もしも学生時代にこの小説に出会っていれば、数学をもっと好きになっていたかもしれないな。

と思った。

事故で80分しか記憶が持てなくなった数論専門の元大学教授である“博士”の頭の中にひとたび入り込んだ日常に転がっている他愛もない数字たちは、次に会うときにはもうただの数字ではなくなっていた。


家政婦の私の靴のサイズ24は、

「ほお、実に潔い数字だ。4の階乗だ」

携帯番号576の1455は、

「5761455だって?素晴らしいじゃないか。1億までの間に存在する素数の個数に等しいとは」

博士の腕時計の裏に刻まれた通し番号284と私の誕生日2月20日は、

「・・・君の誕生日は2月20日。220、実にチャーミングな数字だ。・・・問題なのは284だ。さあ、皿なんか洗っている場合じゃない。220と284なんだよ。・・・見てご覧、この素晴らしい一続きの数字の連なりを。220の約数の和は284。284の約数の和は220。友愛数だ。滅多に存在しない組み合わせだよ。・・・神の計らいを受けた絆で結ばれ合った数字なんだ。美しいと思わないかい?」

私が友愛数を探そうといろんな数で試していた時に発見した28は、

「28の約数を足すと、28になるんです」
「ほう・・・完全数だ。・・・完全の意味を真に体現する、貴重な数字だよ。28の次は496。・・・その次は8128。その次は33550336。次は8589869056。数が大きくなればなるほど、完全数を見つけるのはどんどん難しくなる」

完全数を説明する時に博士が使った18と14は、

「・・・完全数以外は、約数の和がそれ自身より大きくなるか、小さくなるかだ。大きいのが過剰数、小さいのが不足数。実に明快な命名だと思わないかい?18は1+2+3+6+9=21だから過剰数だね。14は1+2+7=10で、不足数になるわけだ」


博士は、数字が持つ意味や数学の計算を教えてくれることと、こどもを褒めてあげることに労力を惜しむことはなかった。

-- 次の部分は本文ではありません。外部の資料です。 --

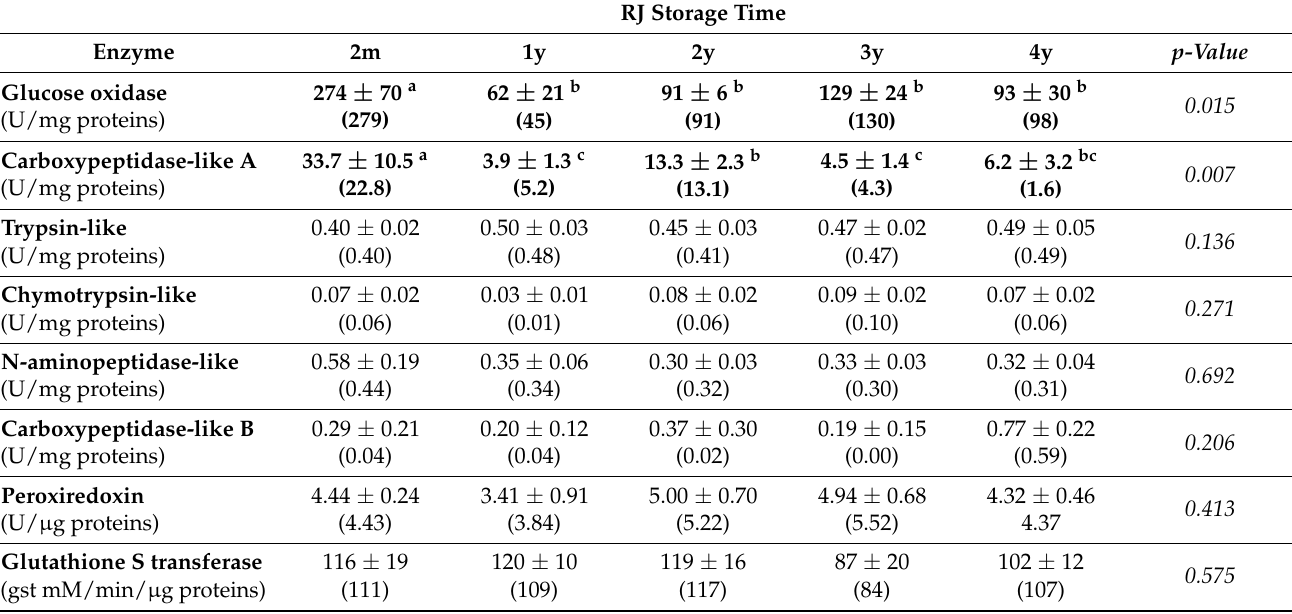
Table 2. Statistical differences of enzymatic activity in RJ samples stored for different period (2 months = 2m; 1 year = 1y; 2 years = 2y, 3 years = 3y and 4 years = 4y) at 4 ◦ C. Values are expressed as average ± SE (median). Significant differences are indicated with superscript different letters and marked in bold. RJ Storage Time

博士が一生覚えることのできない家政婦の私とその息子ルートは、博士が晩年施設に入った後もずっと、初めて出会ってから10年以上変わらず、博士のことを忘れることはなくて、それどころか博士が愛した数学を自分たちも同じように愛するようになって、毎日新しい発見を積み上げていく。そして今日も博士とはじめましてのあいさつを交わしたあとに、神様の手帳を覗き見させてもらう。

いちばん最後、褒めたたえようとしてルートを抱きしめた弱々しくて震える博士の両腕は、絶対に埋まることがない、止まった記憶と動き続ける記憶の間の溝を、今までふたりが共有したたくさんの数字たちが埋め尽くして地続きにしてくれようとするのを守ってるみたいで、とっても美しかった。